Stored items
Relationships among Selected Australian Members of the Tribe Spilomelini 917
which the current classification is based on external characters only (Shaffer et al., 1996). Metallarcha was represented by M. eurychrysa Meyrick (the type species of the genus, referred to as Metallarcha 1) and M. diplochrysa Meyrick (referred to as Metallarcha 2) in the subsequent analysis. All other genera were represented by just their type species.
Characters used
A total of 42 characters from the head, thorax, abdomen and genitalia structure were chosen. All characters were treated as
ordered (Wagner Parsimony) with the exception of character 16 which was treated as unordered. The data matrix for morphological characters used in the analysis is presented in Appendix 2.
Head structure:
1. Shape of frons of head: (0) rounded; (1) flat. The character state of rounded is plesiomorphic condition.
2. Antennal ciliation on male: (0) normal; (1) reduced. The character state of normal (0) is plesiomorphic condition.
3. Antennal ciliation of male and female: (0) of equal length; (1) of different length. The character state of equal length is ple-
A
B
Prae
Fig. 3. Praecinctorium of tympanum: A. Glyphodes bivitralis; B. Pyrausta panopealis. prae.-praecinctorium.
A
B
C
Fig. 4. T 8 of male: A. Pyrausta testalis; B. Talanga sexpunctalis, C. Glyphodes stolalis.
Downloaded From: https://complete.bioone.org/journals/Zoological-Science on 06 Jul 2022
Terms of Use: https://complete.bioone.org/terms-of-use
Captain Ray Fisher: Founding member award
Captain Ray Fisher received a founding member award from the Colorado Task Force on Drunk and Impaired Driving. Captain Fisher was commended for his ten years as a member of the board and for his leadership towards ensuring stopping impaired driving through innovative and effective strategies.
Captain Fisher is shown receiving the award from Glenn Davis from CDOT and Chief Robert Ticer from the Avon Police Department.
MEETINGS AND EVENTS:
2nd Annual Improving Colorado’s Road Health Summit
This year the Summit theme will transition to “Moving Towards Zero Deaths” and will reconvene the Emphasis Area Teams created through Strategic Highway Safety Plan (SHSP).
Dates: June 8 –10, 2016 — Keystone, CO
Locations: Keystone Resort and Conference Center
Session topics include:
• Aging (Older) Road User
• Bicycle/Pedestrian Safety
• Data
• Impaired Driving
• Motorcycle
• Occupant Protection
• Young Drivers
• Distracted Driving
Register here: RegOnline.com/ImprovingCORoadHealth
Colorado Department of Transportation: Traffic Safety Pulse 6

* [GOAL OF THE EXERCISE]: Retype exactly the lines of the data above, starting at its first line and finishing with the line that has "Terms of Use: https://complete.bioone.org/terms-of-use" in it.

* [YOUR RESPONSE]:
Relationships among Selected Australian Members of the Tribe Spilomelini 917
which the current classification is based on external characters only (Shaffer et al., 1996). Metallarcha was represented by M. eurychrysa Meyrick (the type species of the genus, referred to as Metallarcha 1) and M. diplochrysa Meyrick (referred to as Metallarcha 2) in the subsequent analysis. All other genera were represented by just their type species.
Characters used
A total of 42 characters from the head, thorax, abdomen and genitalia structure were chosen. All characters were treated as
ordered (Wagner Parsimony) with the exception of character 16 which was treated as unordered. The data matrix for morphological characters used in the analysis is presented in Appendix 2.
Head structure:
1. Shape of frons of head: (0) rounded; (1) flat. The character state of rounded is plesiomorphic condition.
2. Antennal ciliation on male: (0) normal; (1) reduced. The character state of normal (0) is plesiomorphic condition.
3. Antennal ciliation of male and female: (0) of equal length; (1) of different length. The character state of equal length is ple-
A
B
Prae
Fig. 3. Praecinctorium of tympanum: A. Glyphodes bivitralis; B. Pyrausta panopealis. prae.-praecinctorium.
A
B
C
Fig. 4. T 8 of male: A. Pyrausta testalis; B. Talanga sexpunctalis, C. Glyphodes stolalis.
Downloaded From: https://complete.bioone.org/journals/Zoological-Science on 06 Jul 2022
Terms of Use: https://complete.bioone.org/terms-of-use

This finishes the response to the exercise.